Roger Evans Howe


Roger Evans Howe is William R. Kenan, Jr. Professor Emeritus of Mathematics at Yale University, and Curtis D. Robert Endowed Chair in Mathematics Education at Texas A&M University. He is well known for his contributions to representation theory, and in particular for the notion of a reductive dual pair, sometimes known as a Howe pair, and the Howe correspondence. His contributions to mathematics education are also well-documented.

Biography

He attended Ithaca High School, then Harvard University as an undergraduate, winning the William Lowell Putnam Mathematical Competition in 1964. He obtained his Ph.D. from University of California, Berkeley in 1969. His thesis, titled On representations of nilpotent groups, was written under the supervision of Calvin Moore. Between 1969 and 1974, Howe taught at the State University of New York in Stony Brook before joining the Yale faculty in 1974. His doctoral students include Ju-Lee Kim, Jian-Shu Li, Zeev Rudnick, Eng-Chye Tan, and Chen-Bo Zhu. He moved to Texas A&M University in 2015.

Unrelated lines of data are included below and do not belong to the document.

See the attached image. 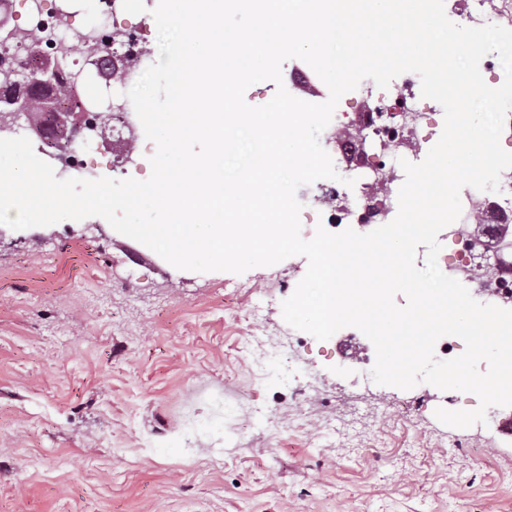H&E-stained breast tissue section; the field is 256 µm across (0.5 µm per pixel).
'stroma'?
Listing matches in <instances>:
<instances>
[{"mask_svg": "<svg viewBox=\"0 0 512 512\" xmlns=\"http://www.w3.org/2000/svg\"><path fill=\"white\" fill-rule=\"evenodd\" d=\"M155 145L93 156L146 180ZM293 256L237 275L173 267L103 218L0 234V512H512V409L468 428L437 408L478 398L355 383L337 338L294 330ZM350 426L345 447L327 422ZM286 348H288V346H281L280 349L274 352V355L285 357L286 362L288 363L286 365V370L288 371L289 383L291 380V384L299 386L301 390L315 387V384L317 383L316 375L313 374L310 370H304L292 363L288 358ZM301 376L303 377V382L300 381Z\"/></svg>", "mask_w": 512, "mask_h": 512, "instance_id": "1", "label": "stroma"}]
</instances>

He has been a fellow of the American Academy of Arts and Sciences since 1993, and a member of the National Academy of Sciences since 1994.

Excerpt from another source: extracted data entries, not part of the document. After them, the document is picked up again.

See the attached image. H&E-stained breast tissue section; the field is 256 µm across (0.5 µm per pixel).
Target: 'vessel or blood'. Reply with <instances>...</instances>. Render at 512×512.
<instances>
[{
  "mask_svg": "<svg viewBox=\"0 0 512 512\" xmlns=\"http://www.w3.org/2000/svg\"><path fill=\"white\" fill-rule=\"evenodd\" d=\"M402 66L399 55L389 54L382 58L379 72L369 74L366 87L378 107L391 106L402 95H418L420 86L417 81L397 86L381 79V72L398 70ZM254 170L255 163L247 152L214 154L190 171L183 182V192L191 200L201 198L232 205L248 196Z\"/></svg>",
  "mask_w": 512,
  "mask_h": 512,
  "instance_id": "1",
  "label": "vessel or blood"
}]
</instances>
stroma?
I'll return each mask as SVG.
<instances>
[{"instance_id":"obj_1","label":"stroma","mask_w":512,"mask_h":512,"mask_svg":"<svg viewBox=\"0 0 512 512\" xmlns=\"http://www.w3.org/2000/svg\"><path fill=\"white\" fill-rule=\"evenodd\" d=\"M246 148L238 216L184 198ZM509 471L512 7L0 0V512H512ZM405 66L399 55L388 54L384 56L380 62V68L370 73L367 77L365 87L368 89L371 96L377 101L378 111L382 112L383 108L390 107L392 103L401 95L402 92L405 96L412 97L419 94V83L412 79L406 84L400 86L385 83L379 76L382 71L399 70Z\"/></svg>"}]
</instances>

Howe received a Lester R. Ford Award in 1984. In 2006 he was awarded the American Mathematical Society Distinguished Public Service Award in recognition of his "multifaceted contributions to mathematics and to mathematics education." In 2012 he became a fellow of the American Mathematical Society. In 2015 he received the inaugural Award for Excellence in Mathematics Education.